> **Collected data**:
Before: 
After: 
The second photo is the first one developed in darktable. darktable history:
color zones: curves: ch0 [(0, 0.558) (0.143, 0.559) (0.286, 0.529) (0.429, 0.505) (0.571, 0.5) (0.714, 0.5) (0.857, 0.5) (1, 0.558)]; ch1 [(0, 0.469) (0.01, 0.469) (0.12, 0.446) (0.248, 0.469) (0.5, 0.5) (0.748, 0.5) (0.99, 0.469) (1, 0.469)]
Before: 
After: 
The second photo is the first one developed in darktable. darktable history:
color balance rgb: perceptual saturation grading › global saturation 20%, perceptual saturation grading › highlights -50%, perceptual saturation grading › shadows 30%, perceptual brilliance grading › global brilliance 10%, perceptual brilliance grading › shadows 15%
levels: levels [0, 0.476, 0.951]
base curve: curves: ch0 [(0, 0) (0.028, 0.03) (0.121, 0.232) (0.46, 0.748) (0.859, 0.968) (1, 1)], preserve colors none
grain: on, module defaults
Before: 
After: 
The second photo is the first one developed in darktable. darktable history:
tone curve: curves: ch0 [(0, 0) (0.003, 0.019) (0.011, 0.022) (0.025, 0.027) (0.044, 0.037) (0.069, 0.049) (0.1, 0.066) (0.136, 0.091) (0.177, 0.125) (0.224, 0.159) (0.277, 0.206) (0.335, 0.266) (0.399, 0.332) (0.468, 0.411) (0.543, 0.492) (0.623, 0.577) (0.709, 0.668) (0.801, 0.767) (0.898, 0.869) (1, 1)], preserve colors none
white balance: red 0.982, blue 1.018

> **SET PROBLEM**: Replace "darktable history" with "edit history" everywhere it appears in the data above, and give back all the lines with nothing else changed.

> **ANSWER IN FULL**:
Before: 
After: 
The second photo is the first one developed in darktable. edit history:
color zones: curves: ch0 [(0, 0.558) (0.143, 0.559) (0.286, 0.529) (0.429, 0.505) (0.571, 0.5) (0.714, 0.5) (0.857, 0.5) (1, 0.558)]; ch1 [(0, 0.469) (0.01, 0.469) (0.12, 0.446) (0.248, 0.469) (0.5, 0.5) (0.748, 0.5) (0.99, 0.469) (1, 0.469)]
Before: 
After: 
The second photo is the first one developed in darktable. edit history:
color balance rgb: perceptual saturation grading › global saturation 20%, perceptual saturation grading › highlights -50%, perceptual saturation grading › shadows 30%, perceptual brilliance grading › global brilliance 10%, perceptual brilliance grading › shadows 15%
levels: levels [0, 0.476, 0.951]
base curve: curves: ch0 [(0, 0) (0.028, 0.03) (0.121, 0.232) (0.46, 0.748) (0.859, 0.968) (1, 1)], preserve colors none
grain: on, module defaults
Before: 
After: 
The second photo is the first one developed in darktable. edit history:
tone curve: curves: ch0 [(0, 0) (0.003, 0.019) (0.011, 0.022) (0.025, 0.027) (0.044, 0.037) (0.069, 0.049) (0.1, 0.066) (0.136, 0.091) (0.177, 0.125) (0.224, 0.159) (0.277, 0.206) (0.335, 0.266) (0.399, 0.332) (0.468, 0.411) (0.543, 0.492) (0.623, 0.577) (0.709, 0.668) (0.801, 0.767) (0.898, 0.869) (1, 1)], preserve colors none
white balance: red 0.982, blue 1.018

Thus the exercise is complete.